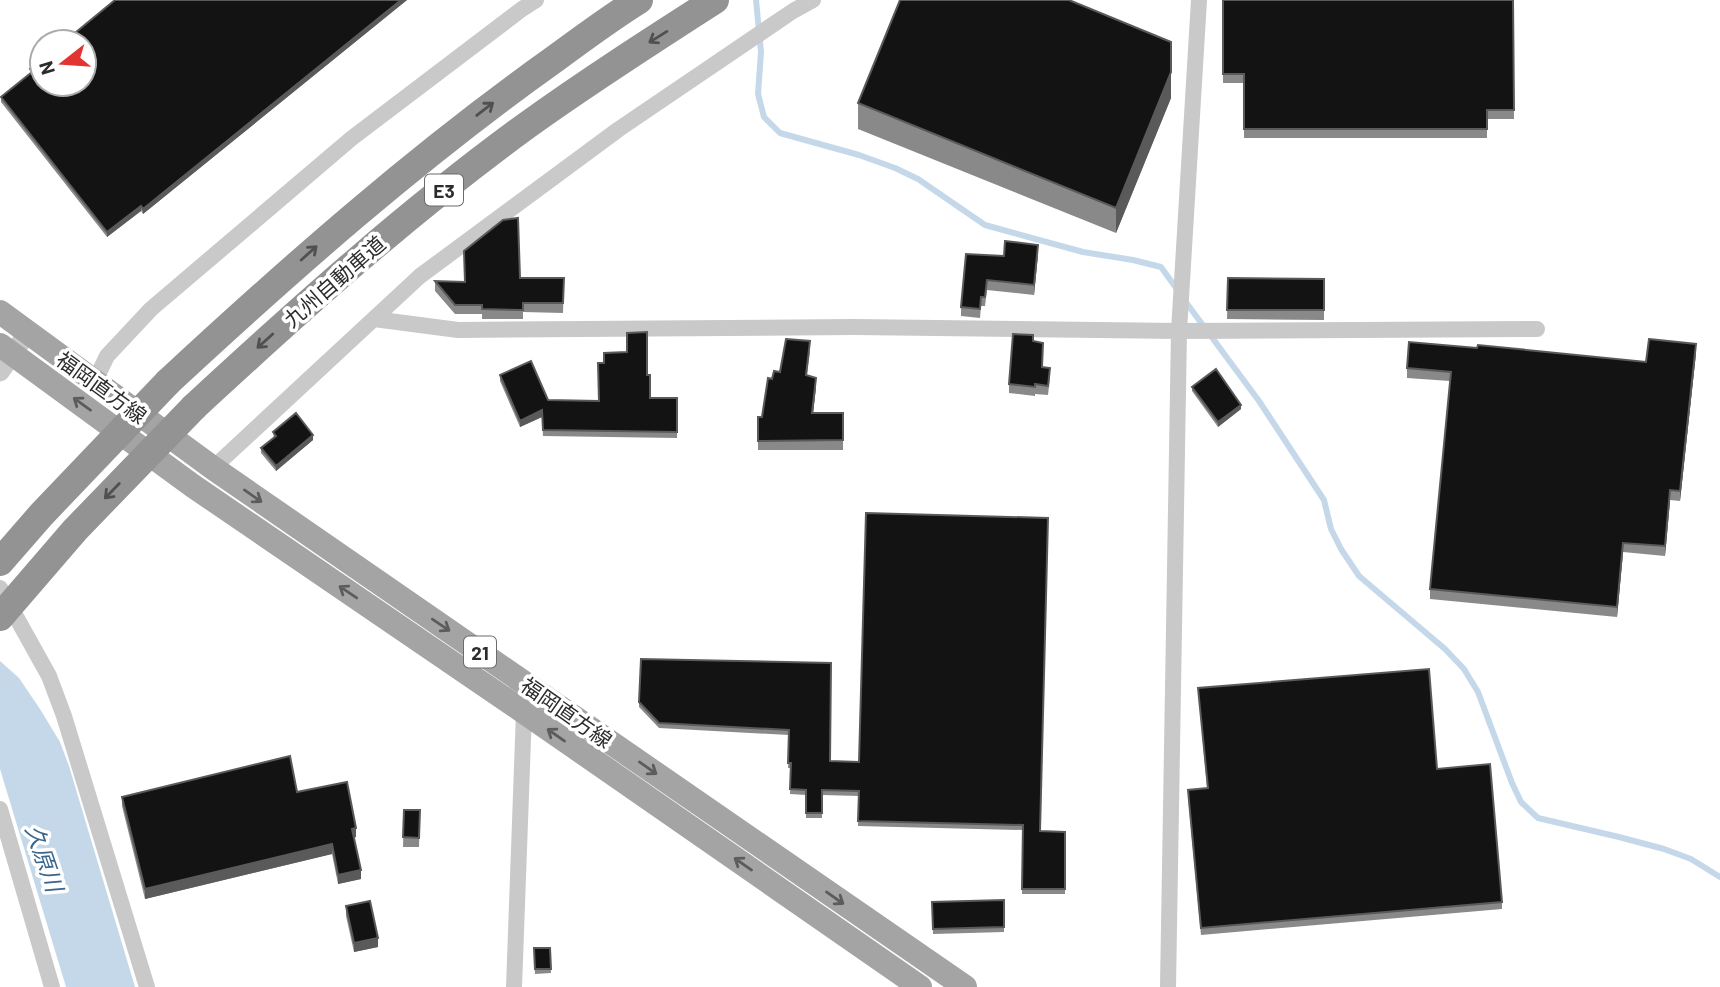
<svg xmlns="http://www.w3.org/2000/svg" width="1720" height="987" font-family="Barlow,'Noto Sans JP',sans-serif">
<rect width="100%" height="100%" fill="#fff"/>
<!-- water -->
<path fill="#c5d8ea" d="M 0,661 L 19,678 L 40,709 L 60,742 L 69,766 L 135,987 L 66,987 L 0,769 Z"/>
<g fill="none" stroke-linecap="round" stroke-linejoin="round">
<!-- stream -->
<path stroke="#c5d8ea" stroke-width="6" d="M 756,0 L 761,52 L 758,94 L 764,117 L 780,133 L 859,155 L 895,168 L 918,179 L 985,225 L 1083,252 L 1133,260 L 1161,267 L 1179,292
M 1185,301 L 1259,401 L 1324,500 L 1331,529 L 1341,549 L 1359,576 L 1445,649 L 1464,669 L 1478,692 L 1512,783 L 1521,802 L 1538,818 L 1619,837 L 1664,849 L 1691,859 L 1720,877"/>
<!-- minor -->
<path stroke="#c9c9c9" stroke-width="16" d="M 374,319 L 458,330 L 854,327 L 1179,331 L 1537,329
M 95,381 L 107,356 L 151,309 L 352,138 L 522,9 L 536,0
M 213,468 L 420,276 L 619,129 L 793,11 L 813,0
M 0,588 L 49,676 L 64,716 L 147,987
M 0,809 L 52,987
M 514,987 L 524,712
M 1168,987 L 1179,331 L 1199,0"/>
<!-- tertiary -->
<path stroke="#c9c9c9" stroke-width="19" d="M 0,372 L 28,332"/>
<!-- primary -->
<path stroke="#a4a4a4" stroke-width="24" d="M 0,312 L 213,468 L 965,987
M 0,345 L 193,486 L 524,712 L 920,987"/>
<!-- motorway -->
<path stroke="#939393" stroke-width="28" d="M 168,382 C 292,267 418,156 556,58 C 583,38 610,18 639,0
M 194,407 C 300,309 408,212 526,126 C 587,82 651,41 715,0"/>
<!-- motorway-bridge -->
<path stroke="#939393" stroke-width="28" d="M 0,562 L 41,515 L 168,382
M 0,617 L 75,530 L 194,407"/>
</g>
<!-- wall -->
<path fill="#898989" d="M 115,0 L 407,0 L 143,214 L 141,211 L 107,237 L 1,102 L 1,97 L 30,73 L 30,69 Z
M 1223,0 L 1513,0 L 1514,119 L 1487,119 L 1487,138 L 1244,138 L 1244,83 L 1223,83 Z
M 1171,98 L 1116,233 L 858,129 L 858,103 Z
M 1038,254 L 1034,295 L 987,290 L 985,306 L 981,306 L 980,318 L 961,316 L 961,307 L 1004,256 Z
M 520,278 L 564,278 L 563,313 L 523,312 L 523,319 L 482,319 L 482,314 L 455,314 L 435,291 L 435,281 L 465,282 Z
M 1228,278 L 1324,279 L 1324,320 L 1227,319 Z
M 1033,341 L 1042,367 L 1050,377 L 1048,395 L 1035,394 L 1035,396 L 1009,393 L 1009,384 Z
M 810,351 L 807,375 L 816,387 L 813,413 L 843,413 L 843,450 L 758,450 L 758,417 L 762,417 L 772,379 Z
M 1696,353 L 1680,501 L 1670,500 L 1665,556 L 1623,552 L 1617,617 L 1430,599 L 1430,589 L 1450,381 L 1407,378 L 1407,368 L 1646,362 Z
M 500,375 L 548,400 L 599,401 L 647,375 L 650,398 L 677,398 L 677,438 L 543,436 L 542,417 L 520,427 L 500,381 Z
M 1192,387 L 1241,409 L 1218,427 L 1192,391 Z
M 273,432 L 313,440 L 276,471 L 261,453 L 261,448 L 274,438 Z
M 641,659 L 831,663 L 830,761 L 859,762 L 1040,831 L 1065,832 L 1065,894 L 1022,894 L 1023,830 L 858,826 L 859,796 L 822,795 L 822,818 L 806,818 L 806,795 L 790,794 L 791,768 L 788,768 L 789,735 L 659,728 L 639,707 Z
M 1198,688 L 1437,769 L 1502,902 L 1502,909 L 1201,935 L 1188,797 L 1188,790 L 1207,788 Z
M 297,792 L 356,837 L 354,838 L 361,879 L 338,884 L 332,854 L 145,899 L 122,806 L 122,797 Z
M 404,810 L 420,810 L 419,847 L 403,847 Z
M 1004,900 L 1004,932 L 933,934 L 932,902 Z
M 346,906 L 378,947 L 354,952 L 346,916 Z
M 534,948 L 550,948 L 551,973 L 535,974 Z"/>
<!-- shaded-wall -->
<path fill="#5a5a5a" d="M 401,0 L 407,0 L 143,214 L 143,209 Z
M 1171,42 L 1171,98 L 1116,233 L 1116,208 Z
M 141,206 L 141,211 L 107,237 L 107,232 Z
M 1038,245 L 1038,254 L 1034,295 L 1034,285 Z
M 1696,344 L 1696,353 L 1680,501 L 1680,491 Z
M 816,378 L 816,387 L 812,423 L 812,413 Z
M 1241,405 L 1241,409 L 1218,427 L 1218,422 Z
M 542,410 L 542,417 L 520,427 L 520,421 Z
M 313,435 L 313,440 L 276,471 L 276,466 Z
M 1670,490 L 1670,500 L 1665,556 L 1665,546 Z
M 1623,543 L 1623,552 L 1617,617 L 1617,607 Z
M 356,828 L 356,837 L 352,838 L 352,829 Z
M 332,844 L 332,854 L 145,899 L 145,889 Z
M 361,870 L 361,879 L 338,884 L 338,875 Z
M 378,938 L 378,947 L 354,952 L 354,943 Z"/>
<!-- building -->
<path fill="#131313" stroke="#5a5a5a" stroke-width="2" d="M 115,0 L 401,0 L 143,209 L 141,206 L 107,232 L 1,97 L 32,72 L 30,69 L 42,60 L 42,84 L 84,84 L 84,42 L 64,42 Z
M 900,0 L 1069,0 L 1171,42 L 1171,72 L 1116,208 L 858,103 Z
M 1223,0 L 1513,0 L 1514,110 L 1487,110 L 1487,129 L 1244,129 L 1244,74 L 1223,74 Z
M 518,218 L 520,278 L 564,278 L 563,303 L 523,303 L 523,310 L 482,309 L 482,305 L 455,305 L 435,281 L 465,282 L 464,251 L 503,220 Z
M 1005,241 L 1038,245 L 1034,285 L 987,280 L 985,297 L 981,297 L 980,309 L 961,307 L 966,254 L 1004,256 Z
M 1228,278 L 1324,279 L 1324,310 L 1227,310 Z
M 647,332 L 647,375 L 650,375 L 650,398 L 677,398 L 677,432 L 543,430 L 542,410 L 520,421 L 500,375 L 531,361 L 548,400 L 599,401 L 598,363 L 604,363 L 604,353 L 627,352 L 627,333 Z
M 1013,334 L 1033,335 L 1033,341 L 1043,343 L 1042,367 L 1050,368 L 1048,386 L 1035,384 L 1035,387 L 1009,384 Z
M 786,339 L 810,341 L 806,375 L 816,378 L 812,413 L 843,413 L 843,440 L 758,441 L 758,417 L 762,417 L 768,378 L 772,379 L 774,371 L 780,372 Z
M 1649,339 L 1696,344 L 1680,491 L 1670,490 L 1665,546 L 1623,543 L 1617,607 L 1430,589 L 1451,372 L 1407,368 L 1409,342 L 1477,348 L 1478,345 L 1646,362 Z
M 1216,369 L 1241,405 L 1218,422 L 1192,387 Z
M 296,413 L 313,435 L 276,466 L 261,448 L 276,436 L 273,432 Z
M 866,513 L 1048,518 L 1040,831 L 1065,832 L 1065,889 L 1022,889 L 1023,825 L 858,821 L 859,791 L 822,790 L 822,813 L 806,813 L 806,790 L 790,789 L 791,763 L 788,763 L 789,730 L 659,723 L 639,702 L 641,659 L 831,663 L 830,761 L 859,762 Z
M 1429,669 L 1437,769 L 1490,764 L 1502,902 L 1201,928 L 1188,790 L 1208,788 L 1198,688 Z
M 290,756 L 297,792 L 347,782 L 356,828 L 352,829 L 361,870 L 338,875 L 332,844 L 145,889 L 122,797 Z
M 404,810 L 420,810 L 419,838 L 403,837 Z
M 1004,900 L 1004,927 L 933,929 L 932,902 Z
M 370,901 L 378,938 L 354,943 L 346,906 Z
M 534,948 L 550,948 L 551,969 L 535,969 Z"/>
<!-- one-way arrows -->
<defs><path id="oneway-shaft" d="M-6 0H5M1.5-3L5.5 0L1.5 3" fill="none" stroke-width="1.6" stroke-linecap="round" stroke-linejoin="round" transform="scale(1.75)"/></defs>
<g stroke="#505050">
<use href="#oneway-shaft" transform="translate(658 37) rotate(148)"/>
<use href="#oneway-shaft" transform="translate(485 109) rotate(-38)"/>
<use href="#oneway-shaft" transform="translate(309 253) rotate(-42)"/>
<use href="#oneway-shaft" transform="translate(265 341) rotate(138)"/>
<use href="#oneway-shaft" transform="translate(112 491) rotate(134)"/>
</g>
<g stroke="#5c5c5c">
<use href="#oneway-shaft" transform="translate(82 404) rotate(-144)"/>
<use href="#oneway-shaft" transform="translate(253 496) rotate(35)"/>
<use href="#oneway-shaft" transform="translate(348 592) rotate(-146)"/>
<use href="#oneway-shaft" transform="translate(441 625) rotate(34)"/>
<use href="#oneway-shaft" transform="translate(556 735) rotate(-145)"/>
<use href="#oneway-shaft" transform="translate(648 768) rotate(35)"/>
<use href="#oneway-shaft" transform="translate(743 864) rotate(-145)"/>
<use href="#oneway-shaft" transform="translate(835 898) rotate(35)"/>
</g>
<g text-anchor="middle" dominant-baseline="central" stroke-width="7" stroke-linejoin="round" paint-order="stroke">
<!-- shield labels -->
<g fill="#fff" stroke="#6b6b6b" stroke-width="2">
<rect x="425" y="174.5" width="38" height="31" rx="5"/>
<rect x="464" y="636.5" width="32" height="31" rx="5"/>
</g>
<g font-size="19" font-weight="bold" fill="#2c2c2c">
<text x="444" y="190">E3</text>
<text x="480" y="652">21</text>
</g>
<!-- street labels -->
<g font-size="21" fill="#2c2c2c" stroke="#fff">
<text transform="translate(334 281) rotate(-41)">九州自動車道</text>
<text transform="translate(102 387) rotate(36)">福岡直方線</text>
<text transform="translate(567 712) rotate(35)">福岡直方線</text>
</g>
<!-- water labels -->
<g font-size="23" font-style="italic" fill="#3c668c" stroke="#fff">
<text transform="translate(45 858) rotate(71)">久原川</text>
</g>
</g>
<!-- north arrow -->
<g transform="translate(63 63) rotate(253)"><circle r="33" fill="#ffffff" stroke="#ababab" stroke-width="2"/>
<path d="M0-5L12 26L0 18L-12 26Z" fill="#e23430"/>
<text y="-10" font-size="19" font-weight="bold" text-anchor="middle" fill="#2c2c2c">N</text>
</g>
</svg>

- Problem details -
Please reproduce the line containing "<!-- shield labels -->" and each line after it to the end of the listing, exactly, with nothing added or left out.

- Response area -
<!-- shield labels -->
<g fill="#fff" stroke="#6b6b6b" stroke-width="2">
<rect x="425" y="174.5" width="38" height="31" rx="5"/>
<rect x="464" y="636.5" width="32" height="31" rx="5"/>
</g>
<g font-size="19" font-weight="bold" fill="#2c2c2c">
<text x="444" y="190">E3</text>
<text x="480" y="652">21</text>
</g>
<!-- street labels -->
<g font-size="21" fill="#2c2c2c" stroke="#fff">
<text transform="translate(334 281) rotate(-41)">九州自動車道</text>
<text transform="translate(102 387) rotate(36)">福岡直方線</text>
<text transform="translate(567 712) rotate(35)">福岡直方線</text>
</g>
<!-- water labels -->
<g font-size="23" font-style="italic" fill="#3c668c" stroke="#fff">
<text transform="translate(45 858) rotate(71)">久原川</text>
</g>
</g>
<!-- north arrow -->
<g transform="translate(63 63) rotate(253)"><circle r="33" fill="#ffffff" stroke="#ababab" stroke-width="2"/>
<path d="M0-5L12 26L0 18L-12 26Z" fill="#e23430"/>
<text y="-10" font-size="19" font-weight="bold" text-anchor="middle" fill="#2c2c2c">N</text>
</g>
</svg>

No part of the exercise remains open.